Comment se sont passés vos premiers mois dans la région ?

J.L. : C’est une grande ville, jolie et agréable mais je ne suis pas venu ici pour le soleil ! Je sais que la concurrence est grande au MHR notamment en deuxième ligne et cela ne me dérange pas. Ma volonté est de me livrer à fond à chaque fois que j’aurai ma chance, sans me poser de questions sur le reste. Je sais d’où je viens, ma dernière saison a été un échec. Aujourd’hui, j’ai avant tout besoin de reprendre de la confiance et du plaisir après avoir vécu, l’an passé, la pire année de ma carrière. J’arrive sur la pointe des pieds.

Votre regard sur le groupe héraultais et votre intégration…

J.L. : J’essaye de m’intégrer en restant discret pour apprendre à connaître petit à petit mes coéquipiers, qui m’ont tous très bien accueilli. Et contrairement à ce que j’avais pu entendre de l’extérieur sur le groupe, je suis très agréablement surpris. Il y a beaucoup de partage, une bonne ambiance et je sens des mecs qui ont envie de grandir ensemble. L’exact opposé de mercenaires étrangers qui n’en ont rien à faire… C’est une fausse image !

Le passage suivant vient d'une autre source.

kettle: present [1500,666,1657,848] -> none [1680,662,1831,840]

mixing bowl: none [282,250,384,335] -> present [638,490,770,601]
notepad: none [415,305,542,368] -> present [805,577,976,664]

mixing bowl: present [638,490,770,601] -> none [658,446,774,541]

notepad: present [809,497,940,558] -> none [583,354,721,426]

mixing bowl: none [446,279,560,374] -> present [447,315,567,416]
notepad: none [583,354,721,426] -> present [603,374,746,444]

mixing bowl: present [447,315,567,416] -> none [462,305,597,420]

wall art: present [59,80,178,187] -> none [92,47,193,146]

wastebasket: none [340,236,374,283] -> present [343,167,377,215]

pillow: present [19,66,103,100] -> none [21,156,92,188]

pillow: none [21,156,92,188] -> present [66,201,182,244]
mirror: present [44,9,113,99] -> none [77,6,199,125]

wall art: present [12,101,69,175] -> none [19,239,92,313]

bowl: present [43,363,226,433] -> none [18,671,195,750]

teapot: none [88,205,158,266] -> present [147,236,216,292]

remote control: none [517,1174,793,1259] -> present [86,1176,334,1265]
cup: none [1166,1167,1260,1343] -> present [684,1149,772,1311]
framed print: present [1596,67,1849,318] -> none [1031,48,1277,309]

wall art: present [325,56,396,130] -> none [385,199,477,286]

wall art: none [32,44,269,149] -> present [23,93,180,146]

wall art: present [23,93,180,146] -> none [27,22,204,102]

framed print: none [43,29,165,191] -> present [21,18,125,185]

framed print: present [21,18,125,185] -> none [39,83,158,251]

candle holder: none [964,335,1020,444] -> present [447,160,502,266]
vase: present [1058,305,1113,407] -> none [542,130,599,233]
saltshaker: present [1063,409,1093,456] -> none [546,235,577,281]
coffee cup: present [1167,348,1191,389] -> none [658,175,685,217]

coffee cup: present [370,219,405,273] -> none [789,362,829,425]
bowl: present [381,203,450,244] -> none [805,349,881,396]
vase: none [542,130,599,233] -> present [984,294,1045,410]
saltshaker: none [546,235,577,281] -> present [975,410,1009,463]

Partagez-vous les ambitions élevées de votre nouveau club ?

J.L. : Quand j’étais jeune, j’ai côtoyé ça. Lorsque Toulouse a été champion d’Europe (2005 et 2010, N.D.L.R.) ou de France (2008) c’était énorme. Mais moi, j’étais l’espoir qui les suivait sans jouer. Je rêve donc toujours de vivre ces moments en tant qu’acteur. À Brive, j’ai connu la remontée et les phases finales de Pro D2 et c’était déjà énorme. Alors en tant que joueur de Top 14… L’équipe de Montpellier a dominé la saison l’an dernier avant de perdre en finale, j’espère qu’on fera mieux cette saison. (sourire)

Vous avez signé pour deux ans au MHR. Savez-vous déjà si ce sera votre ultime défi ?

J.L. : Pour l’instant, je veux juste profiter pleinement de ces deux années. Ensuite, on verra comment je serai physiquement, car cela fait déjà treize années que j’ai commencé en Top 14… Pour le moment, j’aimerais vivre quelque chose d’énorme collectivement à Montpellier.